### [Exercise goal]
Return every line in the records below that contains the string "liegen", matching case exactly.

### [Information given]
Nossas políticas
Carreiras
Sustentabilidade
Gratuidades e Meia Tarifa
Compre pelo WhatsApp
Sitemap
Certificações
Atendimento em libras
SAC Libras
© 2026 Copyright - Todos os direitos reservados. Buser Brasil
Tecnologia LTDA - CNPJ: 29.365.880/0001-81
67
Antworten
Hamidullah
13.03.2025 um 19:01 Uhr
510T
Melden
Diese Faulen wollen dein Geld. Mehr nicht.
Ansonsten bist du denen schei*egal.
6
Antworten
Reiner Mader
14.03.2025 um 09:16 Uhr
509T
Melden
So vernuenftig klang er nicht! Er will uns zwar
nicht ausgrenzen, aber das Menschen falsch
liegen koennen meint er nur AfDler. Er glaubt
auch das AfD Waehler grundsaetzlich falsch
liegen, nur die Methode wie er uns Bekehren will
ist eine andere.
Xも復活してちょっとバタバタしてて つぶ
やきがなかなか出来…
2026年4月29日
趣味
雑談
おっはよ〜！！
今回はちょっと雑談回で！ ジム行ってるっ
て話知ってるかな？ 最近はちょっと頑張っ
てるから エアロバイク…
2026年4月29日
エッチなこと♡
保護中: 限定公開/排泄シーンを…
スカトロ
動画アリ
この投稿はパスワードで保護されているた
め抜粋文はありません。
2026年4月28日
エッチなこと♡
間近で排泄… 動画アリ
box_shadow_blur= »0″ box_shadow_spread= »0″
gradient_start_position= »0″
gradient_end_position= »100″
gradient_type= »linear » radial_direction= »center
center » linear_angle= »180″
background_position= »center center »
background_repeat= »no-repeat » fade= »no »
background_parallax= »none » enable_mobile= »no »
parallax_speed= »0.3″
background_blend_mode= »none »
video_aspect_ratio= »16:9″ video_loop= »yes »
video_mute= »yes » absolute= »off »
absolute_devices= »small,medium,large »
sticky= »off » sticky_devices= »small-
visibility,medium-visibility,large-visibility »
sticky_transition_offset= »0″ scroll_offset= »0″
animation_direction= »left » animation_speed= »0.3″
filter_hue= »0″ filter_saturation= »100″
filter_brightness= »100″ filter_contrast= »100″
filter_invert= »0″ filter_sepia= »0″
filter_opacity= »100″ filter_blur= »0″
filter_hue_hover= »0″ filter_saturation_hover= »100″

### [Answer box]
liegen koennen meint er nur AfDler. Er glaubt
liegen, nur die Methode wie er uns Bekehren will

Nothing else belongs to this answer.